■ What is asked ■
Can you copy out the lines of the records, unchanged, from the line with "sub-region: Kolding Kommune" to the line with "city: Hitzkirch"?

━━━ Supplied material ━━━

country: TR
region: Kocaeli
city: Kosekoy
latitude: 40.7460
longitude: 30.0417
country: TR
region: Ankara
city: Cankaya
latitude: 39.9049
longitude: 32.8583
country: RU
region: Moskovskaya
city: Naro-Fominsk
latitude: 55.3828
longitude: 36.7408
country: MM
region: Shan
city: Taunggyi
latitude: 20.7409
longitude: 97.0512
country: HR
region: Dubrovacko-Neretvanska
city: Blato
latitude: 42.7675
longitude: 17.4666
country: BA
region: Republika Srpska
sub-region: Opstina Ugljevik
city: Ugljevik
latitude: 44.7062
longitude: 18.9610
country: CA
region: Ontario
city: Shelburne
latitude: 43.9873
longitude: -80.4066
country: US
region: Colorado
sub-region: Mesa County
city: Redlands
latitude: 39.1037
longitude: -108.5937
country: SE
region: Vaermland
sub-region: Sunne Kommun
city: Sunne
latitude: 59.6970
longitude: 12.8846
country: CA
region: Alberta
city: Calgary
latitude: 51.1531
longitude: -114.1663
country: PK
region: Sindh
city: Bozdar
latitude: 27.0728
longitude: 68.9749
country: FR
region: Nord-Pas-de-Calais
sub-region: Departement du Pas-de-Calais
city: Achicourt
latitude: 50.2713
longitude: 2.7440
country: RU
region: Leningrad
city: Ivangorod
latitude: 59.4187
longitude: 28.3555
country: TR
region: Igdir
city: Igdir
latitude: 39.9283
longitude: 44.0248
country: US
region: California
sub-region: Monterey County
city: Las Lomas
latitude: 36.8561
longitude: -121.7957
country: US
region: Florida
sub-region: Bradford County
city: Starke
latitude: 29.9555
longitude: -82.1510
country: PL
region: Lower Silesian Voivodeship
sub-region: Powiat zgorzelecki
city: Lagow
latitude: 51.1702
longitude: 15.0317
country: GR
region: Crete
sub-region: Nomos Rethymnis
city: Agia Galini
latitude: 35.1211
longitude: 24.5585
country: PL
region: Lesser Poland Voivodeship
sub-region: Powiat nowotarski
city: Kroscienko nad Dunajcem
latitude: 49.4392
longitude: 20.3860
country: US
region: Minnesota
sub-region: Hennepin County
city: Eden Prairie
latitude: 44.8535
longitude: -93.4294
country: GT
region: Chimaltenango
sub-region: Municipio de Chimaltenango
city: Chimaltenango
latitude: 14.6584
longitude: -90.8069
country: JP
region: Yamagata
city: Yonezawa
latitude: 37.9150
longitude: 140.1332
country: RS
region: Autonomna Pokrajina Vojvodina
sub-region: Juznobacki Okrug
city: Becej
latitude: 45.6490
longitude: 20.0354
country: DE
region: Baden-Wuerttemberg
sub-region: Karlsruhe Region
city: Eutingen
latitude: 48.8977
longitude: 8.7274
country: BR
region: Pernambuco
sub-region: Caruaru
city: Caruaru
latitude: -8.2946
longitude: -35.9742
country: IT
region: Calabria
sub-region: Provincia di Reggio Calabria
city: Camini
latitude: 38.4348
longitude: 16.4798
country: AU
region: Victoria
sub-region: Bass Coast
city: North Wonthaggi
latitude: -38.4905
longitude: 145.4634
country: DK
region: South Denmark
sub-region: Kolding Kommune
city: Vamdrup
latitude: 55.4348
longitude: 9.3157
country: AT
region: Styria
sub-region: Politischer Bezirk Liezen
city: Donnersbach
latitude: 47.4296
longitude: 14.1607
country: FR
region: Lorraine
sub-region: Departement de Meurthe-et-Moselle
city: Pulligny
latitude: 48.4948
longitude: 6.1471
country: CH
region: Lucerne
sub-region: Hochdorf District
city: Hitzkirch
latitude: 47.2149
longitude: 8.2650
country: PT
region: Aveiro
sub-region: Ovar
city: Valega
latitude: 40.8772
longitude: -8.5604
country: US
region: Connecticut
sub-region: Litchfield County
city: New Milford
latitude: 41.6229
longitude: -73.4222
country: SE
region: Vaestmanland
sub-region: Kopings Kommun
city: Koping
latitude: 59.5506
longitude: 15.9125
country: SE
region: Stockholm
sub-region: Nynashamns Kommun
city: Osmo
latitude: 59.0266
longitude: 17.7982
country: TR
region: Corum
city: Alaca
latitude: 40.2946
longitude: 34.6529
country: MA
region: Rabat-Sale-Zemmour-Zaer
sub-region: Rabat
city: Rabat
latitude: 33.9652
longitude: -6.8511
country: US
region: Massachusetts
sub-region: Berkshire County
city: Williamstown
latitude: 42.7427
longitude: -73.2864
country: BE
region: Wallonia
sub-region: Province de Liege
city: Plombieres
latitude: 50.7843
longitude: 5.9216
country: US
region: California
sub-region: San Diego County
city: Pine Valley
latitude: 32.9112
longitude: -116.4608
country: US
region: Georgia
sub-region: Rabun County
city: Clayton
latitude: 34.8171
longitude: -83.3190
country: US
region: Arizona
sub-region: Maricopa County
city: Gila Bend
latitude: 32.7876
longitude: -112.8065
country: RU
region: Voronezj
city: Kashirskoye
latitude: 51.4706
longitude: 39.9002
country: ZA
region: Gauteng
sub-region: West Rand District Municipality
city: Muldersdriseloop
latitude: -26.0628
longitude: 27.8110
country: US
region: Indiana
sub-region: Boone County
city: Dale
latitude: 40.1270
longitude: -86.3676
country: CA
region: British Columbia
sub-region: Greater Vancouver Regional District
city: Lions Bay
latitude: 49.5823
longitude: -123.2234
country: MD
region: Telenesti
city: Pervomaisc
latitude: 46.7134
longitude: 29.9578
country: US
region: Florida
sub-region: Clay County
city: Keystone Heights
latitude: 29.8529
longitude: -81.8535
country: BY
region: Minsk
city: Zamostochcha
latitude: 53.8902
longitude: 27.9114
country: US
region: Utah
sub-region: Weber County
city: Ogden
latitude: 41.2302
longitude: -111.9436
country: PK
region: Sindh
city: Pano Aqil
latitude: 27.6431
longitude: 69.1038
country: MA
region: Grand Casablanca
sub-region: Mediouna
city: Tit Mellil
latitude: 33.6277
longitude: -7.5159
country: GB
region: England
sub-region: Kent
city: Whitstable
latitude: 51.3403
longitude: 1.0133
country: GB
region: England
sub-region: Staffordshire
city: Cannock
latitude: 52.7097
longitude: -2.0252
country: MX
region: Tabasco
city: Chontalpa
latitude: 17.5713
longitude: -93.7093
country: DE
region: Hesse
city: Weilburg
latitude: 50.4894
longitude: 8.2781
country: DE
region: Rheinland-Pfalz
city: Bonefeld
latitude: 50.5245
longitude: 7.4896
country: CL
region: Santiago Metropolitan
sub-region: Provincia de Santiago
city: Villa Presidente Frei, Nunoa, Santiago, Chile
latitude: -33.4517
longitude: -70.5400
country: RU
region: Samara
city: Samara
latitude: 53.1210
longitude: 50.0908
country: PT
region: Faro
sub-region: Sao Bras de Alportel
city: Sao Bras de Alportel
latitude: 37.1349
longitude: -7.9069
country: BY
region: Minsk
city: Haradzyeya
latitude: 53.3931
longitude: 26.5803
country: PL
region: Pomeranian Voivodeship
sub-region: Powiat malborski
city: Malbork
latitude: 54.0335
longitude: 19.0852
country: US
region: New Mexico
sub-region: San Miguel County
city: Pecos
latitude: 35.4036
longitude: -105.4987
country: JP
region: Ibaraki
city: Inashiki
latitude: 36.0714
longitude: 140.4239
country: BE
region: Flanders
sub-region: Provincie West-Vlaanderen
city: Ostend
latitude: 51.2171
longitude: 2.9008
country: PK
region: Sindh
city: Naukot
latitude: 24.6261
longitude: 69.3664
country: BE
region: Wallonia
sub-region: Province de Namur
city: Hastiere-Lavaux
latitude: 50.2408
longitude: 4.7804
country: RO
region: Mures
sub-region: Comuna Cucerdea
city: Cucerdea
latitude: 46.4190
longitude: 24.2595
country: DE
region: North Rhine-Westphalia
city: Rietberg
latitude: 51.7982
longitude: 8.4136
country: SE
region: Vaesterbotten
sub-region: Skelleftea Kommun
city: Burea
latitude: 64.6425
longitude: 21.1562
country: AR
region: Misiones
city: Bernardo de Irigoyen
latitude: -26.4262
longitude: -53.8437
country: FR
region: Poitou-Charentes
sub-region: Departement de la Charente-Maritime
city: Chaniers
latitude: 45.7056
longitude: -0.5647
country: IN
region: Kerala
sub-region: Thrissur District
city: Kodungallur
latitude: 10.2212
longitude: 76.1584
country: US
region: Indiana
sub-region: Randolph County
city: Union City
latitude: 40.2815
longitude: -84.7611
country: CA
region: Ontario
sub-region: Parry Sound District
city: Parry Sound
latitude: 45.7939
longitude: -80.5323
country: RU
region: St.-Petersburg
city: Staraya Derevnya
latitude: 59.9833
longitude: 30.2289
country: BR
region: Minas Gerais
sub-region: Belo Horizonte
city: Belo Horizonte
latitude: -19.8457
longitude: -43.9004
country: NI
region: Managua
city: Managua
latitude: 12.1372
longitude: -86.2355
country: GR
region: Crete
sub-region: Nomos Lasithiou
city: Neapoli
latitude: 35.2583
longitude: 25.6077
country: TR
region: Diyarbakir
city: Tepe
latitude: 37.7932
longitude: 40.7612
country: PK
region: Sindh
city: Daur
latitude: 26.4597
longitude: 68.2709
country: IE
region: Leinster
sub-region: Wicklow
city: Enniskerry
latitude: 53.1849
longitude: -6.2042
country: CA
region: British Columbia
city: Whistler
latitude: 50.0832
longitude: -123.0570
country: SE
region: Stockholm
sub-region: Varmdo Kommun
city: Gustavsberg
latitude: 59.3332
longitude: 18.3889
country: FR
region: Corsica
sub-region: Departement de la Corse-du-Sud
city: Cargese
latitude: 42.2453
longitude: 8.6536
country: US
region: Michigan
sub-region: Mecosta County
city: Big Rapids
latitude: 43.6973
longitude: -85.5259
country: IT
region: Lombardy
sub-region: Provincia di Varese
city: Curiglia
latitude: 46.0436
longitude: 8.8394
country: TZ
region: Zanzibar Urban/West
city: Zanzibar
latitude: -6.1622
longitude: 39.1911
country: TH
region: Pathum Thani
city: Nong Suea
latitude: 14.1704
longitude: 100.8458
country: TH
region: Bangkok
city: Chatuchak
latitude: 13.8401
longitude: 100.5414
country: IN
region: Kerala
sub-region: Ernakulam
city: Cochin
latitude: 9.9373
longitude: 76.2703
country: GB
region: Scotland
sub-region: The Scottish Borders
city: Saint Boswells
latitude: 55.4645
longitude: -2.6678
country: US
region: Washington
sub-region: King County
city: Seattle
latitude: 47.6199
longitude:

━━━

■ Result of this task ■
sub-region: Kolding Kommune
city: Vamdrup
latitude: 55.4348
longitude: 9.3157
country: AT
region: Styria
sub-region: Politischer Bezirk Liezen
city: Donnersbach
latitude: 47.4296
longitude: 14.1607
country: FR
region: Lorraine
sub-region: Departement de Meurthe-et-Moselle
city: Pulligny
latitude: 48.4948
longitude: 6.1471
country: CH
region: Lucerne
sub-region: Hochdorf District
city: Hitzkirch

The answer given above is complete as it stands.